When Memory Meets Imagination
in Books, Fiction, Novels, Writing
The excellent new film Jane Eyre, with Mia Wasikowska in the title role, is one of more than a dozen cinematic versions of the classic novel by Charlotte Bronte. That’s a lot of visual interpretation, and the great Gothic romance has been the subject of much more literary criticism. But perhaps no treatment of the old story has shone as much light on its origins as has another novel, Sheila Kohler’s Becoming Jane Eyre.
The joy of reading Becoming Jane Eyre runs much deeper than the simple game of discovering to what degree the novel’s events and characters are thinly disguised recreations from Charlotte’s brief life. Rather, Kohler’s genius lies in the illuminating way in which she imagines Charlotte using her considerable skills to make art out of her many disappointments. Tim O’Brien has written that stories come from the place where memory and imagination converge. Kohler vividly depicts Charlotte discovering that place, and in so doing she puts the creative process at the center of the action.
Charlotte herself states the central theme of Kohler’s book, late in the story, when Jane Eyre has become an instant bestseller and its author the toast of London literary society. “People want to find out who she really is,” thinks Charlotte. “What they really want to know is whether she has written her own story into her novel; how much of it is true? How could she answer such a question?

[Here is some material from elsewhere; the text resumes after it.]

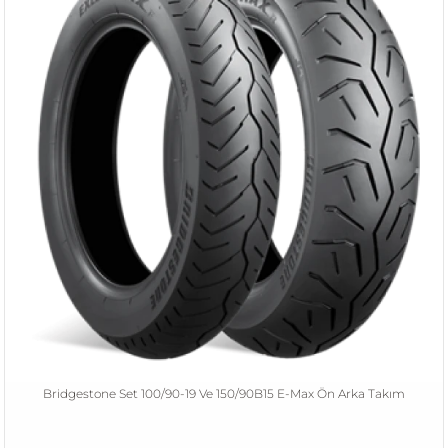
Bridgestone Set 100/90-19 Ve 150/90B15 E-Max Ön Arka Takım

She doesn’t know the answer herself.”
For a writer, Becoming Jane Eyre is nothing less than a tutorial, not only in the means of manufacturing plot from the raw material of our lives, but also in the more subtle art of creating compelling characters, chiefly by careful and insightful observation of real people. Here, for example, is Kohler describing how Charlotte, on her first meeting with the domineering mother of her publisher, sizes up the woman, doubtless storing the details of this first impression for later use. “She likes the mother’s lively brown eyes, her clear cheek, the way she offered her warm hand so promptly on greeting her. She likes her decided bearing, her strong profile seen in the half light of the opera box. A handsome woman and certainly, this evening, all amiability, all graciousness. She likes the way she scolds her son jokingly, takes him to task as though he were still a boy, the way he calls her ‘Old Lady.’ ”
As adept as she is at describing how a writer sees and thinks, it was Kohler’s description of a sensitive mind paying attention to sound that drew me into her book, which begins and ends with Charlotte’s father lying in darkness, listening to the scratching of his daughter’s pencil on paper. “Apart from the scratching, he can hear little except an occasional cry, the rumble of carriage wheels below, the call of a city bird,” writes Kohler. “He hungers for the wild sounds of his hill-village home: the low keening of the wind over moors, the bark of a dog, the cries of crows, the tolling of his church bell.”
It might be argued that plenty had already been written, filmed, and said about Charlotte Bronte’s masterpiece, but we are fortunate that Sheila Kohler was inspired to imagine how the tale took shape in its own author’s singular mind.